TASK INSTRUCTIONS: Copy the rows below word for word, from the very first line down to and including the line that contains "picture [135, 404, 1204, 841]".

EXTRACTED RECORDS:
::::::

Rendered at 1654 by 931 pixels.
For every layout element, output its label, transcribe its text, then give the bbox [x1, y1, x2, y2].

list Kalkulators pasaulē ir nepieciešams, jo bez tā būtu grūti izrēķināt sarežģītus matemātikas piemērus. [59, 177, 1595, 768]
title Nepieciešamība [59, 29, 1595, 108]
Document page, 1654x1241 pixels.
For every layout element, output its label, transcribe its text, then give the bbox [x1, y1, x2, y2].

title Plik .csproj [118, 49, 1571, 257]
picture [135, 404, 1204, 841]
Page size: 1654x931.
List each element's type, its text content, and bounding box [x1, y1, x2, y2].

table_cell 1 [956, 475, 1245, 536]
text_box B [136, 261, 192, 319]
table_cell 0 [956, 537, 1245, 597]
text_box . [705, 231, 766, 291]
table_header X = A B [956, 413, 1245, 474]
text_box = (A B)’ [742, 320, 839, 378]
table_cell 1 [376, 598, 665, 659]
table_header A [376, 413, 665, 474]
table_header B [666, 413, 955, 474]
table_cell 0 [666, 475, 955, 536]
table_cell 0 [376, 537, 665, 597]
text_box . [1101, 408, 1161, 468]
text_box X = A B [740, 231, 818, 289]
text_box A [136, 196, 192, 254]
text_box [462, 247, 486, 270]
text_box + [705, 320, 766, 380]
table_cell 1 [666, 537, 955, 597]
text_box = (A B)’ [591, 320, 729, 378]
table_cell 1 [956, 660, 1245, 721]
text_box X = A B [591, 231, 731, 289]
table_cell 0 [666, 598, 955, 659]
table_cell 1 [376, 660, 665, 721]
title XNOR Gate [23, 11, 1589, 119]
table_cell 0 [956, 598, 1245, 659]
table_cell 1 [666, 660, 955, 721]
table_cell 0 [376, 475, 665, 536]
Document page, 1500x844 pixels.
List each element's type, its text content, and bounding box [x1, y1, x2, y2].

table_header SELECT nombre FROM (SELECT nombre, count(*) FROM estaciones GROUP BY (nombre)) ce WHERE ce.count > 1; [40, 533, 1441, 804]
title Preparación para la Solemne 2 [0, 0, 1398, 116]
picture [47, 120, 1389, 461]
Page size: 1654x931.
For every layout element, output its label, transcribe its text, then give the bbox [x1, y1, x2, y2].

::::::

WORKED SOLUTION:
Rendered at 1654 by 931 pixels.
For every layout element, output its label, transcribe its text, then give the bbox [x1, y1, x2, y2].

list Kalkulators pasaulē ir nepieciešams, jo bez tā būtu grūti izrēķināt sarežģītus matemātikas piemērus. [59, 177, 1595, 768]
title Nepieciešamība [59, 29, 1595, 108]
Document page, 1654x1241 pixels.
For every layout element, output its label, transcribe its text, then give the bbox [x1, y1, x2, y2].

title Plik .csproj [118, 49, 1571, 257]
picture [135, 404, 1204, 841]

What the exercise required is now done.